**Your assignment:** Exactly as written, copy the lines of the data below from the first through the one containing "and statements; and".

■ ■ ■ ■ ■ ■ ■

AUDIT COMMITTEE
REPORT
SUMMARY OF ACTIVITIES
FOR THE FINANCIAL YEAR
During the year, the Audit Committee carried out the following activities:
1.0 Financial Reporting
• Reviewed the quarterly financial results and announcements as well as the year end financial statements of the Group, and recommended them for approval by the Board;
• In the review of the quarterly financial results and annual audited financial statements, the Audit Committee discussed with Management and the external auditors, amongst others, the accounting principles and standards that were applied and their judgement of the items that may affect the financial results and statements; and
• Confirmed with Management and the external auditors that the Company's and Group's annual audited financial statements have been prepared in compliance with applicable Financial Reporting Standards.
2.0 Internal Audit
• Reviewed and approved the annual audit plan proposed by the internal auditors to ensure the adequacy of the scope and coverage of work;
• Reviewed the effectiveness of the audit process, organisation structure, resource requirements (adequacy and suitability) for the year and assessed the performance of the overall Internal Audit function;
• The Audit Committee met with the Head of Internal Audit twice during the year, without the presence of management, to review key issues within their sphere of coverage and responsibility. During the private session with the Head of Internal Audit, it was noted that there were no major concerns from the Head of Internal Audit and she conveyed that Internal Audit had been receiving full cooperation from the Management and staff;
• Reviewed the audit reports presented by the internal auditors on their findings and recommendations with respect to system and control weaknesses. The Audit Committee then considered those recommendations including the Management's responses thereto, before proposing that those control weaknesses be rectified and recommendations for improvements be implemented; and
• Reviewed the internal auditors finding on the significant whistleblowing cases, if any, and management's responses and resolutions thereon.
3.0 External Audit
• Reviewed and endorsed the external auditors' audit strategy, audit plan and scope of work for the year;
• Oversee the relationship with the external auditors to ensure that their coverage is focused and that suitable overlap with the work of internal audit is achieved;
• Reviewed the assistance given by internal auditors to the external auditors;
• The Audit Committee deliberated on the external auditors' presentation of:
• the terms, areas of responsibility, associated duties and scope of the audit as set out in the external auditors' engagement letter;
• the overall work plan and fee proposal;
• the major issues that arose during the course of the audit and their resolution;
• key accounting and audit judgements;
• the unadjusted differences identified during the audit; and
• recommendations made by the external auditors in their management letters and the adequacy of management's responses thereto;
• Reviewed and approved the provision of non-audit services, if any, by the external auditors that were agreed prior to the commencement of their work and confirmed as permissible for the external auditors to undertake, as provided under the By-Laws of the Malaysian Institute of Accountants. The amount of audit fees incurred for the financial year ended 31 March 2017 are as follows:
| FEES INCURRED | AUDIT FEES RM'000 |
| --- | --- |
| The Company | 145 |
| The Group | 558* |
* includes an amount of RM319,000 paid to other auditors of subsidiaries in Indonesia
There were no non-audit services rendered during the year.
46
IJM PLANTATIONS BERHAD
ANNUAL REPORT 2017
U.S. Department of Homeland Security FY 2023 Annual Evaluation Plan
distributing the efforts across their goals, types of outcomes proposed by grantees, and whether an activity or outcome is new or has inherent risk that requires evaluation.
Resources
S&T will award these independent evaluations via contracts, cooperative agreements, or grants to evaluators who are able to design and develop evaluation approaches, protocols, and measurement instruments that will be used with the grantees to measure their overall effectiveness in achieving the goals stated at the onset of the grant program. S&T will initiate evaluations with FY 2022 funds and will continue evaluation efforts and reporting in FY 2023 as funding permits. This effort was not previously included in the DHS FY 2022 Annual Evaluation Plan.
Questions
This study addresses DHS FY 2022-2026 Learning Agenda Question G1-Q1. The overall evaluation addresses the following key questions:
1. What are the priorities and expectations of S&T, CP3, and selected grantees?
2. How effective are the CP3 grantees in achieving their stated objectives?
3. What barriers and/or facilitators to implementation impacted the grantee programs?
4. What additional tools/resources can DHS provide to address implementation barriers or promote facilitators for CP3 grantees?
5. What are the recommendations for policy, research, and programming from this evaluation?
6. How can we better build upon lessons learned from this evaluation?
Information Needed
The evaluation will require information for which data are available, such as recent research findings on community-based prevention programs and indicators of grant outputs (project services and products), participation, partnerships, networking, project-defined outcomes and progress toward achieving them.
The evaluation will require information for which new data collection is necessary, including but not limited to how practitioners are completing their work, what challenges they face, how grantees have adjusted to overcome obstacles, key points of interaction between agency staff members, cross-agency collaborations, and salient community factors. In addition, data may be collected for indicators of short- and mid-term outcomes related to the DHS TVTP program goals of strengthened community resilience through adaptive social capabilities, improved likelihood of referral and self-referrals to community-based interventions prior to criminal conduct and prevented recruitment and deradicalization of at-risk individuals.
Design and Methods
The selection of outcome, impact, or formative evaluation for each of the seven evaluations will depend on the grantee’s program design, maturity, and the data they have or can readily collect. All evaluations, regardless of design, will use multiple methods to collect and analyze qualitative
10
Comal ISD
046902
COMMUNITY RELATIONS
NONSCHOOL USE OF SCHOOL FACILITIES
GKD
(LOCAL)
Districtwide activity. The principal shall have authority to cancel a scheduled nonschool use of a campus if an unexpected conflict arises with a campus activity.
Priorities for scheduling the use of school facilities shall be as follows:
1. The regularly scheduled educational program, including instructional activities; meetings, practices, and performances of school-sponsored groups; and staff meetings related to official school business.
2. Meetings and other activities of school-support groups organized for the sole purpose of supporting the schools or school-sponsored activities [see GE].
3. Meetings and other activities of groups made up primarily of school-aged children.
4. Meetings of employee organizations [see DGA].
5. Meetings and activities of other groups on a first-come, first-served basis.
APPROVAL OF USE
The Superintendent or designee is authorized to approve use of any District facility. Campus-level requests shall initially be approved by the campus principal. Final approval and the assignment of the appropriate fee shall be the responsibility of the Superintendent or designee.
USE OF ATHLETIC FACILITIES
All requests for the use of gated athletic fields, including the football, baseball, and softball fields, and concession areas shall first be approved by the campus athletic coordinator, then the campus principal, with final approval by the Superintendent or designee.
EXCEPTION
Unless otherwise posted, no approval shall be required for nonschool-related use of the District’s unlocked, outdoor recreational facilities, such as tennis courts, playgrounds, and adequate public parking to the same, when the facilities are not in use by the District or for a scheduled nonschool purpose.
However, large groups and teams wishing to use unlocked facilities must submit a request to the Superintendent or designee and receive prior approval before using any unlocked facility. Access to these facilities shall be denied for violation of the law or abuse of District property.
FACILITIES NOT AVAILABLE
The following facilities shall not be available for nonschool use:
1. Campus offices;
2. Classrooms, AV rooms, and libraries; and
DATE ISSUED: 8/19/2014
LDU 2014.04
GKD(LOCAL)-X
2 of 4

■ ■ ■ ■ ■ ■ ■

**Answer space:**
AUDIT COMMITTEE
REPORT
SUMMARY OF ACTIVITIES
FOR THE FINANCIAL YEAR
During the year, the Audit Committee carried out the following activities:
1.0 Financial Reporting
• Reviewed the quarterly financial results and announcements as well as the year end financial statements of the Group, and recommended them for approval by the Board;
• In the review of the quarterly financial results and annual audited financial statements, the Audit Committee discussed with Management and the external auditors, amongst others, the accounting principles and standards that were applied and their judgement of the items that may affect the financial results and statements; and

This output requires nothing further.